# Sports Analytics in Python

## Richard Demsyn-Jones

Analyst at Google and in spare times looked into evaluating quality in hockey/taking advantage of friends in fantasy hockey. Writings at oddacious.github.io

*Sports Analytics* is the application of quantitative methods to the realm of sports. Surprisingly broad. Sports analytics are great if you live and breathe sports, or if you just get really passionate about sports.


### Why Python?

Not always Python: some Python, some R, some stata, some sas, and even some perl.

But why python? It has a great community, easy coding for fast insights, awesome packages, growing and *consistent* data analysis codebase... and whilst your data will be ugly your code doesn't have to be. 

So with Python you can use stuff like: mechanize, urllib2, lxml, json, re, BeautifulSoup, CSV, SQLite, pandas, jupyter, matplotlib, sklearn.

### Where do you get your data from?

We will particularly consider hockey. Have an occurrence of *events* (shots, goals, faceoffs etc) and know when and where they happened. We also know who was on the ice at any given time. But we don't know what happens between events or where people are at any point. 

Data might come from a JSON API, or parsable XML, or interactive webpages (might need to use mechanize), but not persistent player/ball tracking (which is present in basketball).


### Case Study 1: Quantifying Goaltenders

Who is the best goaltender? It's tough to separate the goalie from the team effort and we have a small sample of goals. Need to adjust for randomness and information we can identify (offense, number of shots at them, quality of those shots).

Can divide into low/medium/high difficulty shots and adjust appropriately. But this isn't enough: there's high correlation between goalies and their backup which suggests that team effects are not totally isolated (or alternatively the teams who find the best starters also find the best backups).

Also issue of small sample size. For evaluating playoff performance there is only a maximum of 28 games to get data from. Turns out the worst goalies played the least and the best goalies played the best.

To combat this there's a couple of approaches. Bayesian updating of binomail data: take the priors of shots and goals an adjust with saves and shots (effectively consider the goalies that haven't played much as 'average' and the more a goalie plays the less they start as 'average'). Or we can use empirical distribution to establish variance: make up data by taking out blocks of continuous games from the regular season and generate streaks.





### Case Study 2: Fantasy Hockey

You pick players and if they do well you win... 

Figure out your problem domain: work out what really matters, what restrictions are on your team, how the scoring works, the key dynamics of the gameplay etc.

Predict what matters: predict every stat for every player through automatic LASSO models (sklearn - so could also build Random Forest classifiers etc).

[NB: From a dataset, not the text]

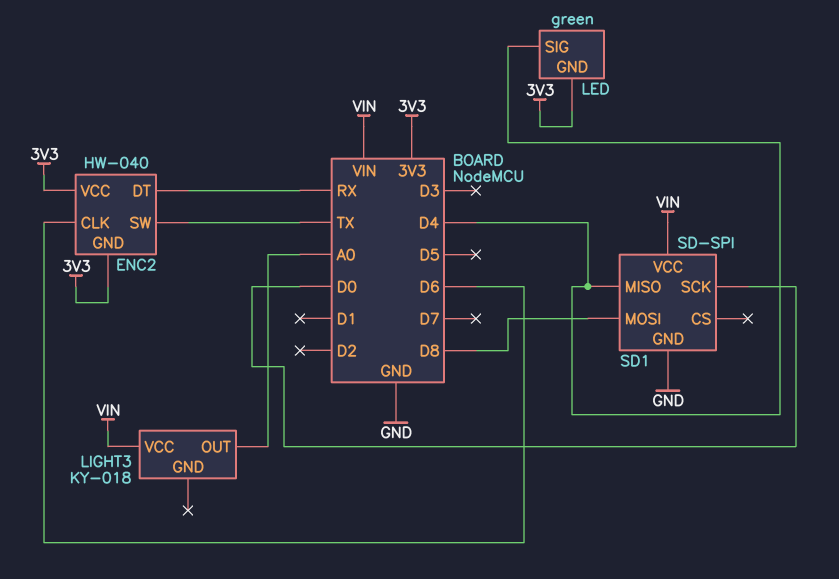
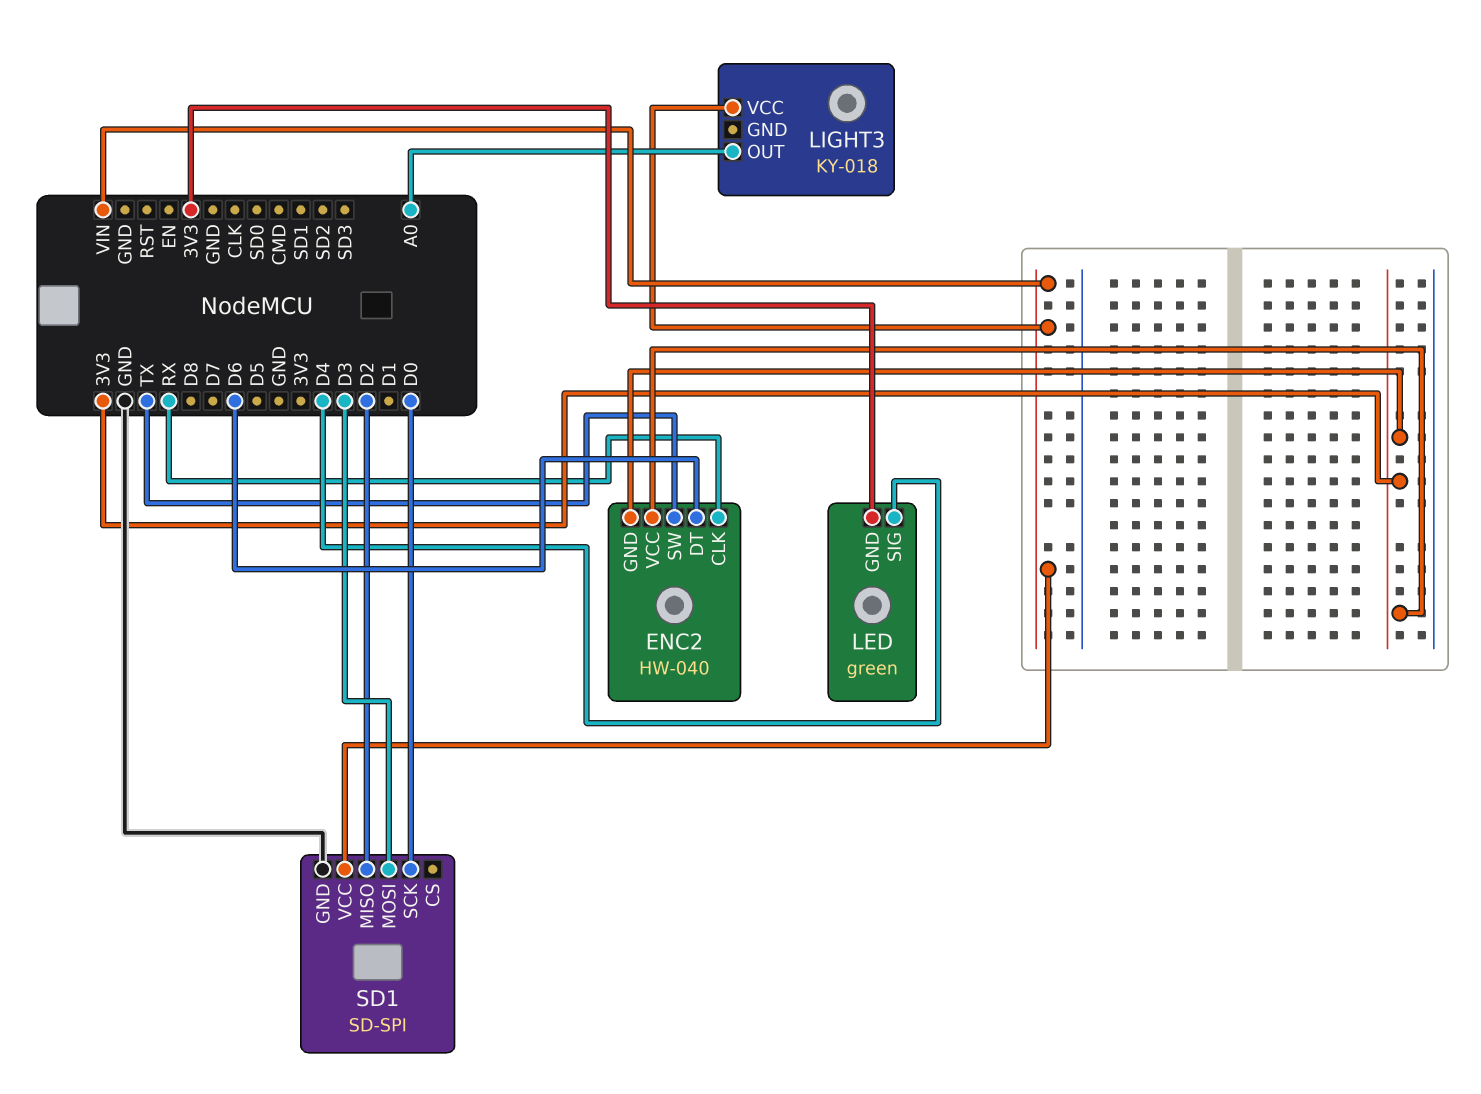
ENC2 pin CLK: D6 -> RX
ENC2 pin DT: RX -> D6
SD1 pin MISO: D4 -> D2
SD1 pin MOSI: D8 -> D3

Develop an optimization criteria: team average across categories, standardized, weighted by predicatbility of the stat and diminishing in distance from average.

Develop an optimization strategy: think in terms of Bayesian Nash Equilibrium, and model how my opponents draft.


# AI Planning with Graphplan in Python

## Alex Kehayias

From fr8.guru, previously CTO at Shareablee. @alexkehayias, github.com/alexkehayias

### Automated planning and scheduling

Artificial intelligence to pick optimal steps and the sequence.

Example... Want to **Get Stuff Done**. Need to get code written amongst certain constraints such as needing caffeine or things being quiet. Want to ask the computer what sequence of events need to be completed to get things done.


### Graphplan

General purpose propositional planning algorithm. Achieves speed by reducing the search space. Guarantees shortest possible plan or there is no valid plan and finds ordering independence for potentially parallel actions. 

Need to have *propositions*: possible states (dressed, caffeinated).

Need to have *actions*: assert preconditions and return postconditions (effects).

Also have the concept of *no op actions*: an action that maintains a proposition (so precondition == postcondition).

Then can build out the *planning graph*: explaining sequences of actions according to propositions that have already happened. 




### Building out the Graph

We have to start with some initial conditions. The next layer is the actions that are supported by the current set of propositions. This generates the next layer of propositions (postconditions).

To expand we generate the next action and proposition layer. Now we find *mutexes* (things that are mutually exclusive) which is finding where we can prune actions.

An action mutex can be due to competing needs (propositions that need two negated actions), inconsistent effects (effect of one is negation of the other effect), or interference (one action deletes the precondition of the other action).

A proposition mutex can be due to negation (if two propositions are negations) or inconsistent support (all actions to achieve the proposition in the previous level are pairwise mutex).


### Searching for valid plans

Need to see if all the goal conditions are present in the last proposition layer and make sure all goal conditions are not mutex.

Then build out subgoals and keep checking mutexes as you backtrack.

Can extend the algorithm by adding distance based goal ordering, jump back search, persisting failures, and forward search.